This wasn’t a pirate attack. This was a war.

“Interesting,” Thrawn murmured. “I seem to have miscalculated.”

“No kidding,” Car’das said, the words coming out like an amphibian’s croak. He wanted to tear his eyes away from the carnage but found himself unable to do so. “Let’s get out of here before someone sees us.”

“No, you misunderstand,” Thrawn said. “I knew the battle would be of this scale. What I hadn’t realized was the Vagaari’s true nature.” He pointed through the canopy at the distant cluster of ships. “You see those other vessels?”

“The ones waiting their turn to fight?”

“They’re not here to fight,” Thrawn corrected him.

“Those are the civilians.”

“Civilians?” Car’das peered out at the distant points oflight. “How can you tell?”

“By the way they’re grouped in defensive posture, with true war vessels set in screening positions around them,” Thrawn said. “The error I spoke of was that the Vagaari aren’t simply a strong, well-organized pirate force. They’re a completely nomadic species.”

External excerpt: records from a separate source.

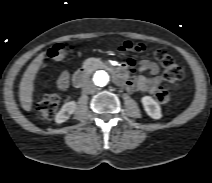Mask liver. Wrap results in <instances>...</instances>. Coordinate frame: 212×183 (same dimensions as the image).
Masks as SVG:
<instances>
[{
	"instance_id": "obj_1",
	"label": "liver",
	"mask_w": 212,
	"mask_h": 183,
	"mask_svg": "<svg viewBox=\"0 0 212 183\" xmlns=\"http://www.w3.org/2000/svg\"><path fill=\"white\" fill-rule=\"evenodd\" d=\"M44 59V53L38 55L28 66L20 82L19 97L24 110L30 111L32 108V96L34 92V80Z\"/></svg>"
}]
</instances>
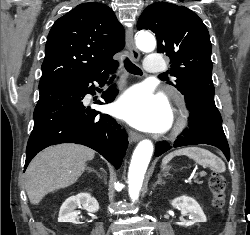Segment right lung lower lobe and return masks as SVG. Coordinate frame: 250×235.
Wrapping results in <instances>:
<instances>
[{
  "instance_id": "obj_1",
  "label": "right lung lower lobe",
  "mask_w": 250,
  "mask_h": 235,
  "mask_svg": "<svg viewBox=\"0 0 250 235\" xmlns=\"http://www.w3.org/2000/svg\"><path fill=\"white\" fill-rule=\"evenodd\" d=\"M116 64L99 71L60 83L39 87L40 97L34 110V128L26 149L25 169L33 157L44 148L60 143L88 146L111 162L121 166L127 148V134L107 114L85 107L86 94H94L93 81L104 85ZM118 90L112 85L103 92L105 103L114 100ZM100 114V115H99Z\"/></svg>"
}]
</instances>
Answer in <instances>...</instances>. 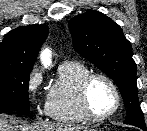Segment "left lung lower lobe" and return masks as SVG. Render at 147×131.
Instances as JSON below:
<instances>
[{
  "mask_svg": "<svg viewBox=\"0 0 147 131\" xmlns=\"http://www.w3.org/2000/svg\"><path fill=\"white\" fill-rule=\"evenodd\" d=\"M140 128L143 129L144 131H146V127L145 126H142Z\"/></svg>",
  "mask_w": 147,
  "mask_h": 131,
  "instance_id": "1",
  "label": "left lung lower lobe"
}]
</instances>
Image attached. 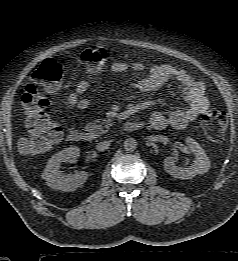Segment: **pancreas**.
Returning <instances> with one entry per match:
<instances>
[{
    "instance_id": "pancreas-1",
    "label": "pancreas",
    "mask_w": 238,
    "mask_h": 261,
    "mask_svg": "<svg viewBox=\"0 0 238 261\" xmlns=\"http://www.w3.org/2000/svg\"><path fill=\"white\" fill-rule=\"evenodd\" d=\"M103 124L105 126H103ZM112 124L113 123L111 119H105L102 123L99 119H96L93 122H89L85 126V131H87L89 135L97 137L103 133H106Z\"/></svg>"
}]
</instances>
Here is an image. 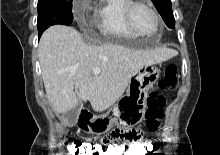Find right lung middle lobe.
<instances>
[{
    "instance_id": "obj_1",
    "label": "right lung middle lobe",
    "mask_w": 220,
    "mask_h": 155,
    "mask_svg": "<svg viewBox=\"0 0 220 155\" xmlns=\"http://www.w3.org/2000/svg\"><path fill=\"white\" fill-rule=\"evenodd\" d=\"M72 21V0H38L39 37L51 25H70Z\"/></svg>"
}]
</instances>
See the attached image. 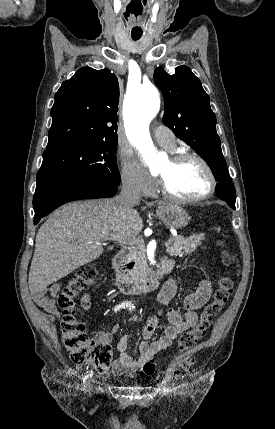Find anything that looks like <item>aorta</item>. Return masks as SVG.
<instances>
[{"instance_id":"762f6f07","label":"aorta","mask_w":275,"mask_h":429,"mask_svg":"<svg viewBox=\"0 0 275 429\" xmlns=\"http://www.w3.org/2000/svg\"><path fill=\"white\" fill-rule=\"evenodd\" d=\"M160 95L152 85L132 89L123 106L125 130L131 144L144 156L151 171L159 167V158L149 134V123L160 110Z\"/></svg>"}]
</instances>
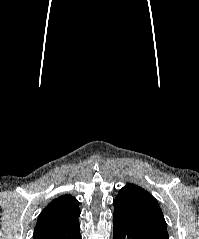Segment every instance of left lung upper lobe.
Listing matches in <instances>:
<instances>
[{
    "label": "left lung upper lobe",
    "instance_id": "1",
    "mask_svg": "<svg viewBox=\"0 0 199 239\" xmlns=\"http://www.w3.org/2000/svg\"><path fill=\"white\" fill-rule=\"evenodd\" d=\"M113 205L115 214L130 220L156 239H169L159 204L141 187L127 184L119 190Z\"/></svg>",
    "mask_w": 199,
    "mask_h": 239
}]
</instances>
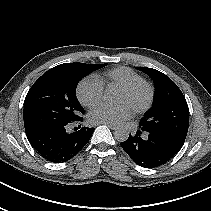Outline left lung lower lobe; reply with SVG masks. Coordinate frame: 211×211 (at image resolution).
I'll return each mask as SVG.
<instances>
[{
	"label": "left lung lower lobe",
	"mask_w": 211,
	"mask_h": 211,
	"mask_svg": "<svg viewBox=\"0 0 211 211\" xmlns=\"http://www.w3.org/2000/svg\"><path fill=\"white\" fill-rule=\"evenodd\" d=\"M140 133L141 131H138L135 136L130 134L126 141L120 143L123 150L139 166L146 168L161 166L182 147L159 133L148 132L146 139H142Z\"/></svg>",
	"instance_id": "obj_1"
}]
</instances>
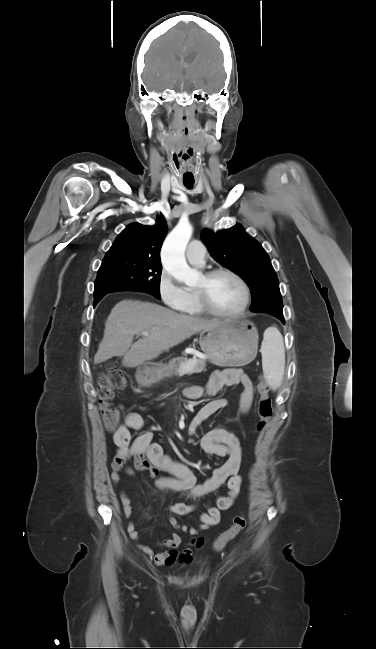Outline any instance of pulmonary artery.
Listing matches in <instances>:
<instances>
[{"instance_id":"e3ab8cb5","label":"pulmonary artery","mask_w":376,"mask_h":649,"mask_svg":"<svg viewBox=\"0 0 376 649\" xmlns=\"http://www.w3.org/2000/svg\"><path fill=\"white\" fill-rule=\"evenodd\" d=\"M205 246L201 241H191L187 247L186 257L188 261L196 266H203L205 264Z\"/></svg>"}]
</instances>
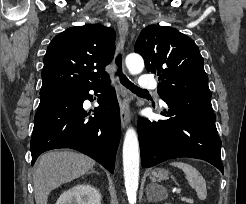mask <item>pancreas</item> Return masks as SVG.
Instances as JSON below:
<instances>
[{
	"label": "pancreas",
	"instance_id": "cf45deb5",
	"mask_svg": "<svg viewBox=\"0 0 246 204\" xmlns=\"http://www.w3.org/2000/svg\"><path fill=\"white\" fill-rule=\"evenodd\" d=\"M182 200L189 202V199H187V198H182Z\"/></svg>",
	"mask_w": 246,
	"mask_h": 204
}]
</instances>
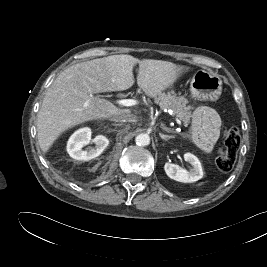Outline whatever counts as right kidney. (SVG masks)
I'll return each instance as SVG.
<instances>
[{
	"label": "right kidney",
	"instance_id": "1",
	"mask_svg": "<svg viewBox=\"0 0 267 267\" xmlns=\"http://www.w3.org/2000/svg\"><path fill=\"white\" fill-rule=\"evenodd\" d=\"M91 142V129L88 127L75 131L67 142V152L76 160L89 161L98 157L108 146L109 140L103 135H97L93 142L95 147L83 150V147Z\"/></svg>",
	"mask_w": 267,
	"mask_h": 267
}]
</instances>
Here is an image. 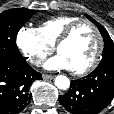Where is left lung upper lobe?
<instances>
[{
    "mask_svg": "<svg viewBox=\"0 0 114 114\" xmlns=\"http://www.w3.org/2000/svg\"><path fill=\"white\" fill-rule=\"evenodd\" d=\"M87 18L98 27L101 35L104 38L105 44H104V49H103V55H102V60L99 65L114 64V43L112 39L110 38L108 32L102 25L97 23L90 16L87 15Z\"/></svg>",
    "mask_w": 114,
    "mask_h": 114,
    "instance_id": "1",
    "label": "left lung upper lobe"
}]
</instances>
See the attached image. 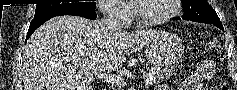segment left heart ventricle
I'll return each mask as SVG.
<instances>
[{"label": "left heart ventricle", "instance_id": "b2bd125f", "mask_svg": "<svg viewBox=\"0 0 237 90\" xmlns=\"http://www.w3.org/2000/svg\"><path fill=\"white\" fill-rule=\"evenodd\" d=\"M136 7L141 17L147 19L157 18L169 10V0L136 1Z\"/></svg>", "mask_w": 237, "mask_h": 90}]
</instances>
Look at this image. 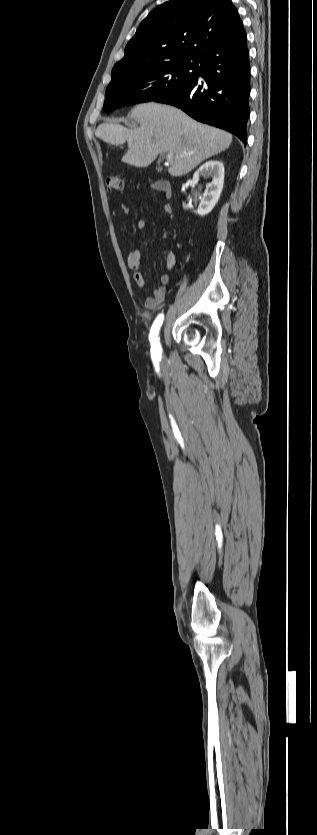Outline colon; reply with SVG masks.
I'll list each match as a JSON object with an SVG mask.
<instances>
[{
	"label": "colon",
	"mask_w": 317,
	"mask_h": 835,
	"mask_svg": "<svg viewBox=\"0 0 317 835\" xmlns=\"http://www.w3.org/2000/svg\"><path fill=\"white\" fill-rule=\"evenodd\" d=\"M107 188L109 191H120L124 188V181L118 175H111L107 178Z\"/></svg>",
	"instance_id": "obj_1"
}]
</instances>
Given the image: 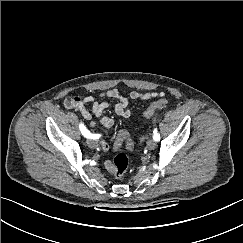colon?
<instances>
[{"label":"colon","mask_w":243,"mask_h":243,"mask_svg":"<svg viewBox=\"0 0 243 243\" xmlns=\"http://www.w3.org/2000/svg\"><path fill=\"white\" fill-rule=\"evenodd\" d=\"M79 101H80V99L78 97L68 98L66 100V105L68 107H73ZM167 103H168V100L164 99V98L155 101L144 111V116L146 118L151 117L155 113V111L166 106ZM122 145H125L128 149L134 148V143L131 140L128 132H126V131L119 132V134L116 137L115 143H114V148L119 149ZM128 166H129V158L127 157V155H125L124 153H120V154L116 155V157L113 160L115 177L122 178L125 175V173L127 172Z\"/></svg>","instance_id":"5ec220e1"}]
</instances>
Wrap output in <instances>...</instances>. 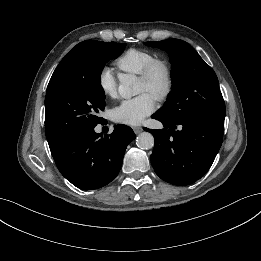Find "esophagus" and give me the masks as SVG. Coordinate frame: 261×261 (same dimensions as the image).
I'll return each instance as SVG.
<instances>
[{
  "mask_svg": "<svg viewBox=\"0 0 261 261\" xmlns=\"http://www.w3.org/2000/svg\"><path fill=\"white\" fill-rule=\"evenodd\" d=\"M133 131L135 132V134H139L143 131V128L139 126H135L133 127Z\"/></svg>",
  "mask_w": 261,
  "mask_h": 261,
  "instance_id": "34e87169",
  "label": "esophagus"
}]
</instances>
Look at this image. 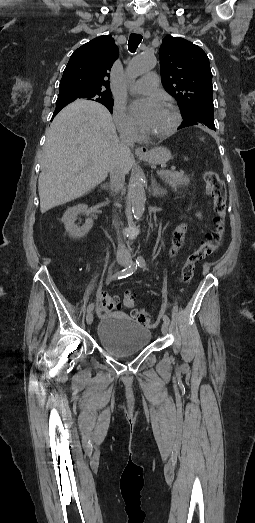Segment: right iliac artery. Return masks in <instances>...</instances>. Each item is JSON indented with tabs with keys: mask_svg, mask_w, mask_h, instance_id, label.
<instances>
[{
	"mask_svg": "<svg viewBox=\"0 0 255 523\" xmlns=\"http://www.w3.org/2000/svg\"><path fill=\"white\" fill-rule=\"evenodd\" d=\"M138 266H139V263L137 261L134 262L133 264H131L128 267H126L123 270H121L120 272H118V273L114 274L113 276H111L108 279V282H110V281H112L114 279H122V278L128 277L129 275L133 274L137 270ZM93 308H94V304L91 303V304H89V306L87 308V311H92Z\"/></svg>",
	"mask_w": 255,
	"mask_h": 523,
	"instance_id": "82829eb1",
	"label": "right iliac artery"
}]
</instances>
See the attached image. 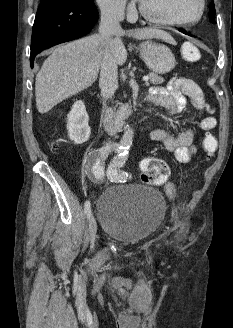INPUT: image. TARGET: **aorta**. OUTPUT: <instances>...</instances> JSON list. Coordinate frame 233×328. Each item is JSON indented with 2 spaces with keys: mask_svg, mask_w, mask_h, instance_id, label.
Segmentation results:
<instances>
[{
  "mask_svg": "<svg viewBox=\"0 0 233 328\" xmlns=\"http://www.w3.org/2000/svg\"><path fill=\"white\" fill-rule=\"evenodd\" d=\"M133 141V130L128 125L125 127L123 137L121 139V145L125 148H128Z\"/></svg>",
  "mask_w": 233,
  "mask_h": 328,
  "instance_id": "762f6f07",
  "label": "aorta"
}]
</instances>
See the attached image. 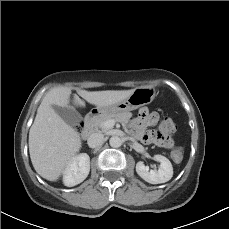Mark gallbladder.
Returning <instances> with one entry per match:
<instances>
[{
    "label": "gallbladder",
    "instance_id": "1",
    "mask_svg": "<svg viewBox=\"0 0 229 229\" xmlns=\"http://www.w3.org/2000/svg\"><path fill=\"white\" fill-rule=\"evenodd\" d=\"M54 110L60 115V117L70 126H77L81 120V115L71 107H59L53 106Z\"/></svg>",
    "mask_w": 229,
    "mask_h": 229
}]
</instances>
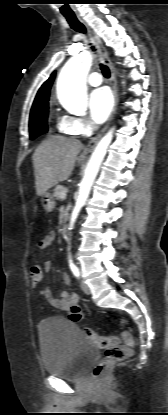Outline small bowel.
I'll return each mask as SVG.
<instances>
[{"label":"small bowel","mask_w":168,"mask_h":415,"mask_svg":"<svg viewBox=\"0 0 168 415\" xmlns=\"http://www.w3.org/2000/svg\"><path fill=\"white\" fill-rule=\"evenodd\" d=\"M56 239V233L50 232L40 242L39 247L41 250H48ZM52 269L51 261H45L42 265V275L44 272H50ZM65 284L70 285V279L67 274L62 276ZM41 294L44 299L55 309L68 312V317L72 321H79L82 319L83 314L79 306L78 295L71 290H64L60 293L59 297H54L50 287L41 290Z\"/></svg>","instance_id":"c3829d8e"}]
</instances>
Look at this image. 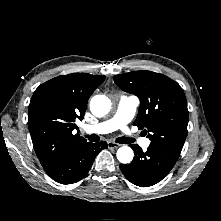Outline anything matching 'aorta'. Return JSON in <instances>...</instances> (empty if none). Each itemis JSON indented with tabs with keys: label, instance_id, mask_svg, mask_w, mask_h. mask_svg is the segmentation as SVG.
<instances>
[{
	"label": "aorta",
	"instance_id": "obj_1",
	"mask_svg": "<svg viewBox=\"0 0 221 221\" xmlns=\"http://www.w3.org/2000/svg\"><path fill=\"white\" fill-rule=\"evenodd\" d=\"M90 110L96 117H105L111 111V100L105 95H96L90 101ZM117 159L122 164H128L133 160V150L128 146H122L117 150Z\"/></svg>",
	"mask_w": 221,
	"mask_h": 221
}]
</instances>
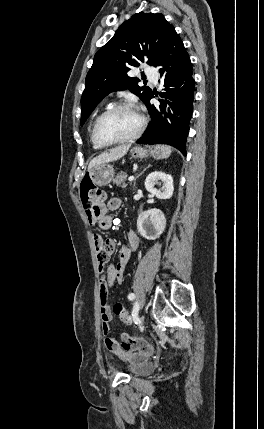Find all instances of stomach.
I'll return each mask as SVG.
<instances>
[{
	"label": "stomach",
	"instance_id": "1",
	"mask_svg": "<svg viewBox=\"0 0 264 429\" xmlns=\"http://www.w3.org/2000/svg\"><path fill=\"white\" fill-rule=\"evenodd\" d=\"M131 156L136 159H144L149 156L155 159L167 158L171 149L166 145H156L148 148L135 146L130 151ZM115 174L113 166L104 163L97 165L88 172V176L94 184L106 185L111 182Z\"/></svg>",
	"mask_w": 264,
	"mask_h": 429
}]
</instances>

“Is that a problem?” Maris asked. She was gazing calmly at the panorama, Car’das noted with a touch of resentment, almost as calmly as she’d faced the piles of bodies aboard the Vagaari treasure ship.

“Very much so,” Thrawn told her, his voice grim.

“Because it implies in turn that all their construction, support, and maintenance facilities are completely mobile.”

“So?” Car’das asked.

“So it will do us no good to capture one of the attackers and use its navigational system to locate their homeworld,”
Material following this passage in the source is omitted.